Get the facts. Don’t believe the Myths.
There has been a lot of debate about PA 16-29, an act creating the Connecticut Retirement Security. Unfortunately, Connecticut residents are being given misinformation by opponents of the bill. We need to address the inaccuracies in order for residents to form an educated opinion. Some of the more prevalent myths ( a detailed report is available):
- MYTH: The legislation creates a state-run retirement savings plan for private sector employees.
- FACT: It is not a pension and it is not state-run. This public private partnership will create a plan to be managed by a financial firm. Similar to the retirement options offered by many larger companies, the IRA saving accounts will be owned by the employee and it will travel with employee from job to job. Companies choosing to select a plan other than with the vendor selected by the state can do so. The state will not be on the hook for gains, losses, or benefits.

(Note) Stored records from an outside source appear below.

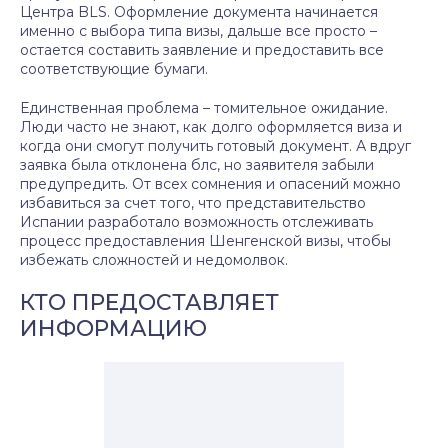
Центра BLS. Оформление документа начинается
именно с выбора типа визы, дальше все просто –
остается составить заявление и предоставить все
соответствующие бумаги.
Единственная проблема – томительное ожидание.
Люди часто не знают, как долго оформляется виза и
когда они смогут получить готовый документ. А вдруг
заявка была отклонена блс, но заявителя забыли
предупредить. От всех сомнения и опасений можно
избавиться за счет того, что представительство
Испании разработало возможность отслеживать
процесс предоставления Шенгенской визы, чтобы
избежать сложностей и недомолвок.
КТО ПРЕДОСТАВЛЯЕТ
ИНФОРМАЦИЮ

- MYTH: The state will be able to take, or borrow, from the employee retirement savings accounts.
- FACT: The state is prohibited by state and federal law from taking or borrowing money from these accounts. These retirement accounts are held in a separate trust for the exclusive purpose of providing retirement income for employees.
- MYTH: Everyone has an option to save already.

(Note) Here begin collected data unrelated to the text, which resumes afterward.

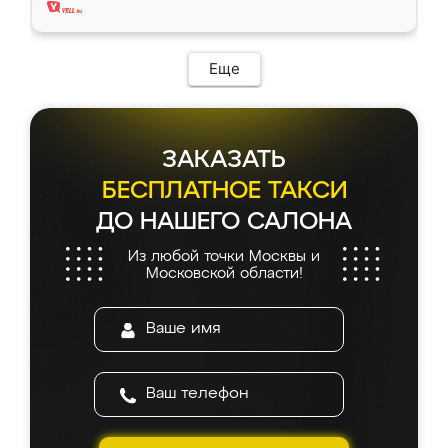
Еще
ЗАКАЗАТЬ
БЕСПЛАТНОЕ ТАКСИ
ДО НАШЕГО САЛОНА
Из любой точки Москвы и
Московской области!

- FACT: Workers are 15 times more likely to save for retirement when they have a workplace payroll deduction option. Fewer than 5% of people open an IRA on their own if they don’t have a way to save at work. Savings rates jump to more than 70% when there is an employer sponsored retirement savings plan available and more than 90% when automatic enrollment is used.
- MYTH: A better course of action is a strong focus on financial literacy for all ages and public awareness of retirement savings options.
- FACT: The truth is that over the last decade access to retirement plans has declined, 401(k) balances have stagnated, and healthcare costs have risen. Although education is necessary, it is certainly not sufficient to solve this problem. Studies have shown that, even with more education, people are 15 times more likely to save for retirement with an employer based payroll deduction savings account.
- MYTH: The government is forcing workers to put money they’ve earned into a retirement fund.
- FACT: Participation is voluntary and anyone can choose to opt-out. In addition, companies can choose to contract with any financial services provider they choose.